I think I gave almost everyone at that party the clap last night
i think i may have caused an international incident at the french embassy, just fyi
hahaha how?
its a long story involving a horse trailer and some shrubbery
We need to talk in the morning. The guy I was with just interpreted me taking off my earrings as code for "let me take off my pants."

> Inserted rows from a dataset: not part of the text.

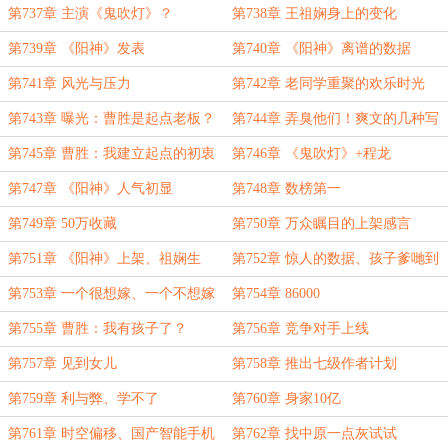
第737章 主演《鬼吹灯》？
第738章 王祖娴身上的变化
第739章 《阳神》发表
第740章 《阳神》离谱的数据
第741章 风光与压力
第742章 老同学重聚的欢乐时光
第743章 曝光：曹胜是起点老板？
第744章 弄臭他们！爽文的几种写
法
第745章 曹胜：我建立起点的初衷
第746章 《鬼吹灯》+程龙
第747章 《阳神》人气初显
第748章 数榜第一
第749章 50万收藏
第750章 万众瞩目的上架感言
第751章 《阳神》上架、祖娴生
第752章 惊人的数据、孩子爹哋到
娃？
底是谁？
第753章 一个很想嫁、一个不想嫁
第754章 86000
第755章 曹胜：我有孩子了？
第756章 竞争对手上线
第757章 见到女儿
第758章 推出七级作者计划
第759章 利与弊、学不了
第760章 身家10亿
第761章 时空偏移、国产智能手机
第762章 找中原一点灰试试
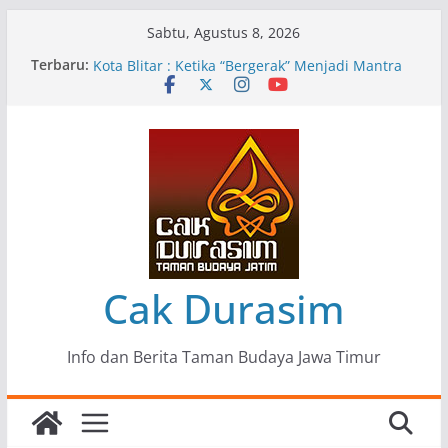
Skip
Sabtu, Agustus 8, 2026
to
Terbaru:
Pameran Lukisan Komunitas Patria Seni Rupa
content
Kota Blitar : Ketika “Bergerak” Menjadi Mantra
Perlawanan
Mengupas Sunyi dan Luka di Balik “Samaleak”
Menjaga Marwah Seni dan Budaya: Catatan
Kunjungan Kerja Ir. Bambang Haryo Soekartono
(BHS) Anggota DPR RI ke Taman Budaya Jawa
Timur
Pameran Tunggal 35 Karya Agus Koecink
“Tumbang Tambang”, Ungkapan Kritis Tentang
Derita Pekerja Pertambangan
Cak Durasim
Info dan Berita Taman Budaya Jawa Timur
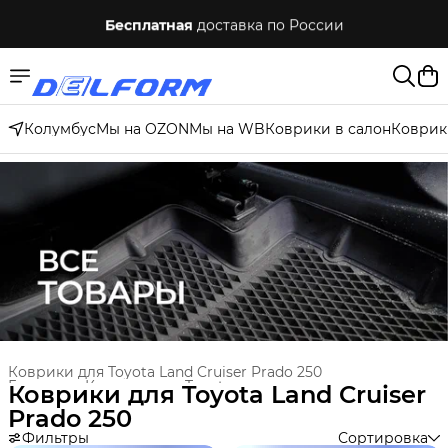
Бесплатная
доставка по России
Колумбус
Мы на OZON
Мы на WB
Коврики в салон
Коврик
Коврики для Toyota Land Cruiser Prado 250
Главная
›
Коврики для Toyota
›
Коврики для Toyota Land Cruiser
Prado 250
Фильтры
Сортировка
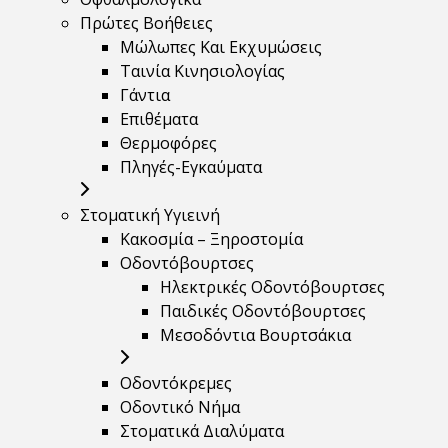
Πρώτες Βοήθειες
Μώλωπες Και Εκχυμώσεις
Ταινία Κινησιολογίας
Γάντια
Επιθέματα
Θερμοφόρες
Πληγές-Εγκαύματα
Στοματική Υγιεινή
Κακοσμία – Ξηροστομία
Οδοντόβουρτσες
Ηλεκτρικές Οδοντόβουρτσες
Παιδικές Οδοντόβουρτσες
Μεσοδόντια Βουρτσάκια
Οδοντόκρεμες
Οδοντικό Νήμα
Στοματικά Διαλύματα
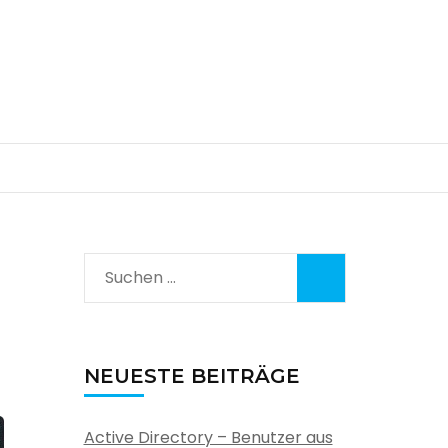
Suchen
nach:
NEUESTE BEITRÄGE
Active Directory – Benutzer aus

Do you think she's aware of my deep hatred or should I set her hair on fire in her sleep?
my roommate just showed up covered in dirt, drunk....with a whole ice cream cake that says "it's a girl".
You better of fucked him last night or do it now because he is buying all the roommates McDonald's.
We were debating whether rain water is clean enough to drink. I won when he started throwing up.
I may or may not have just sent the bartender a pic of me in my slutty cheerleader costume with the caption "rah rah ree, gimme yo d"
You have to start asking people if they're gay before you kiss them..
Six words: 3rd Degree Burn On My Dick
my star wars tattoo got me laid last night. definitely a dark side sort of benefit im thinking
Sorry you felt insulted last night let me rub your butt in remorse
Sorry about the nipples in that snapchat. It was meant for the Australian.
I think the God that I only kind of believe in, definitely hates me.
He put a doughnut around his dick and I ate it. What can I say. It was a good fucking night.